Another pitfall many groups fall into is banging the tunes a dozen times in the warm up room. I think they do this because at some level they know they are underprepared, or they just don't know what else to do when they're together. Of course you'll be rehearsed to a level where you can't do it wrong, so you have the luxury of not worrying about it on game day. Hit the intro of each song a few times. Sing other stuff that isn't strenuous. Play with your iPhone - whatever. Metropolis used to play hackey-sack! Whatever you need to do, to stay relaxed and focused.
Head games on game day
A lot of this is covered nicely in my previous series on stage fright, but that's not the whole picture. You get to choose what kind of dialog goes on in your head, and in the last two hours before you go on stage it's even more important that the self-talk is heading in the right direction.

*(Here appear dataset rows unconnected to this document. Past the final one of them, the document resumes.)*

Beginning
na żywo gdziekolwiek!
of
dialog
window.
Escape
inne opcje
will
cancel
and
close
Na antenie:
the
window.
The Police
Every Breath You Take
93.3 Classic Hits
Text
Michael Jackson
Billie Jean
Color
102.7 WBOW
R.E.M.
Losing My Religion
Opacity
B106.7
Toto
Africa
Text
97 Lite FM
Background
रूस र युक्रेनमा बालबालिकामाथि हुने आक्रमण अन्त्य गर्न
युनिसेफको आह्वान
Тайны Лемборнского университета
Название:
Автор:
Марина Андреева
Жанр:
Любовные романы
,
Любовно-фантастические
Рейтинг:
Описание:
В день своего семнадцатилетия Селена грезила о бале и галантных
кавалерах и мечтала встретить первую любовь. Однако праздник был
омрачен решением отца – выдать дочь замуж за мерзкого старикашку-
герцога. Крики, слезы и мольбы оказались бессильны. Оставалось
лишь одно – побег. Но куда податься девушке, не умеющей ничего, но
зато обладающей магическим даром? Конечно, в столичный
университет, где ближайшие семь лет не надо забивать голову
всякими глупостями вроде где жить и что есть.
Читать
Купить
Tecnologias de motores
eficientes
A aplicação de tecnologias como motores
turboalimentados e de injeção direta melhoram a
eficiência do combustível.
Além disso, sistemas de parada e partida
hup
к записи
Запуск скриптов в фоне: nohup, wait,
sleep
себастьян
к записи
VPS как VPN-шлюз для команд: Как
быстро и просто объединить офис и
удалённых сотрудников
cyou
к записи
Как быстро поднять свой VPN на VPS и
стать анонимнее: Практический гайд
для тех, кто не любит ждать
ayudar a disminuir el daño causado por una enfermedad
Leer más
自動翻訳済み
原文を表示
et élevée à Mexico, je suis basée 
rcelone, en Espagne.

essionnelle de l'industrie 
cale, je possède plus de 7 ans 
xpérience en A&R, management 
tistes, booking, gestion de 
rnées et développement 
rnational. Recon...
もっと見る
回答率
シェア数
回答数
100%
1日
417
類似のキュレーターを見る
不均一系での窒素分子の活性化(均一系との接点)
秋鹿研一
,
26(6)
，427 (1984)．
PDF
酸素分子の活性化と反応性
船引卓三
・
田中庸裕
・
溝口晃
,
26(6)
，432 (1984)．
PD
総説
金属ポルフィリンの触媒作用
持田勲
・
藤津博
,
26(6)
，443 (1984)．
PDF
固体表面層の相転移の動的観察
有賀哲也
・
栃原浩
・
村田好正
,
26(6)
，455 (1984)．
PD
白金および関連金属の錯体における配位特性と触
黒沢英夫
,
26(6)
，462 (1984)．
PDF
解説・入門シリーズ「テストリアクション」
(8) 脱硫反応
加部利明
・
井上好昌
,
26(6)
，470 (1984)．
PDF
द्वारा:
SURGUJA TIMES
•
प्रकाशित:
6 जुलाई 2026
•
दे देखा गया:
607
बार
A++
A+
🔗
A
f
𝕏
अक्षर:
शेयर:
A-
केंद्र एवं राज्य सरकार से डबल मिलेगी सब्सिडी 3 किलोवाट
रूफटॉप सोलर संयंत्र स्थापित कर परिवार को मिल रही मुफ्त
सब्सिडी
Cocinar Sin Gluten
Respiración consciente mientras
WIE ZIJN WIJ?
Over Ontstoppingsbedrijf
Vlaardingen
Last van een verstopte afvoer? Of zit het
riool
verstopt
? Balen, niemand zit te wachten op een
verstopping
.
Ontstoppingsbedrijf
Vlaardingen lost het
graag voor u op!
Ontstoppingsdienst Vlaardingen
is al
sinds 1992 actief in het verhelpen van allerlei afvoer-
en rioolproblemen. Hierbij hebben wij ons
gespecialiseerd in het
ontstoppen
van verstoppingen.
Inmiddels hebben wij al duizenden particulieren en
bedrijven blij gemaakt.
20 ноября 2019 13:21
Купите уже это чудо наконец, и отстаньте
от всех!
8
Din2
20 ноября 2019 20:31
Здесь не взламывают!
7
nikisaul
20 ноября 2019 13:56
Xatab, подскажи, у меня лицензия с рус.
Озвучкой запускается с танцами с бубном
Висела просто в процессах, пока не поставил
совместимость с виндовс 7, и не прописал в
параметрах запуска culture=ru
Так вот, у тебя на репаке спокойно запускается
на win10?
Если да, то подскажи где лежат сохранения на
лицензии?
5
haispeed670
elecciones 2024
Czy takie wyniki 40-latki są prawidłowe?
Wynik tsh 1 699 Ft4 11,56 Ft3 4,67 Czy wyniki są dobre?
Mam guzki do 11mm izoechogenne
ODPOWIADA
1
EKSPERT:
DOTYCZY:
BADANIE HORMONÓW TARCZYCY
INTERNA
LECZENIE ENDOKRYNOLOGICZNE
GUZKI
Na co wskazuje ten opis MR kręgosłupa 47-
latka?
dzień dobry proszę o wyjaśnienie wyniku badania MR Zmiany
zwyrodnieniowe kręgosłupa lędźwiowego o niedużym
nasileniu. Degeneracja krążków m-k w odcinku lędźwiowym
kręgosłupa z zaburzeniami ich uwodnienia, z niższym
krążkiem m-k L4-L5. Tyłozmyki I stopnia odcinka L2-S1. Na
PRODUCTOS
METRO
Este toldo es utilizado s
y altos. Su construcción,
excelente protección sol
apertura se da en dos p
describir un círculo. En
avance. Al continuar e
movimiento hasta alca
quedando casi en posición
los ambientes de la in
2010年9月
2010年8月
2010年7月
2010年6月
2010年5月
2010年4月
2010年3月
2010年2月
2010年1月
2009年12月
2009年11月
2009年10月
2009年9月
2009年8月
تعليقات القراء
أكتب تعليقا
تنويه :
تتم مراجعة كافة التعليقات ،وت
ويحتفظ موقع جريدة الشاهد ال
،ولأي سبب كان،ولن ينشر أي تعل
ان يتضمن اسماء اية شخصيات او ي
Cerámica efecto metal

Which of the following phrases would you like to have running through your head, as you prepare for the big day?
- Everyone is going to pick us apart out there.
- They are going to love us - they won't know what hit 'em!
- What if I trip as I go on stage? What if I wet myself? What if the theater burns down??
- Everything is going to be fine.
- If anything unexpected happens, I can handle it.
- Gosh my butterflies are getting worse!
- I can feel the adrenaline pumping, ready to back me up.
- I know our baritone will be flat on that note, and everyone will notice.
- Little imperfections are glossed over when the story is strong.
- We never duetted the last two phrases!!
- We are the most prepared group they will see today, and our plan is awesome.
Take your pick - what you hear as you go on stage is all up to you! One tip - if you're one of the people who like to tell yourself negative things in order to motivate yourself, game day is TOO LATE for that marginal strategy to do ANY good. Ditch it.
It's also important that you stay on the same page with your fellow singers at a time like this. Try reminding them about the best phrases in the above list if it seems like they need it. In extreme cases, you can also take them by the shoulders and say, "we're never going to make it. This is going to suck." That usually breaks the ice.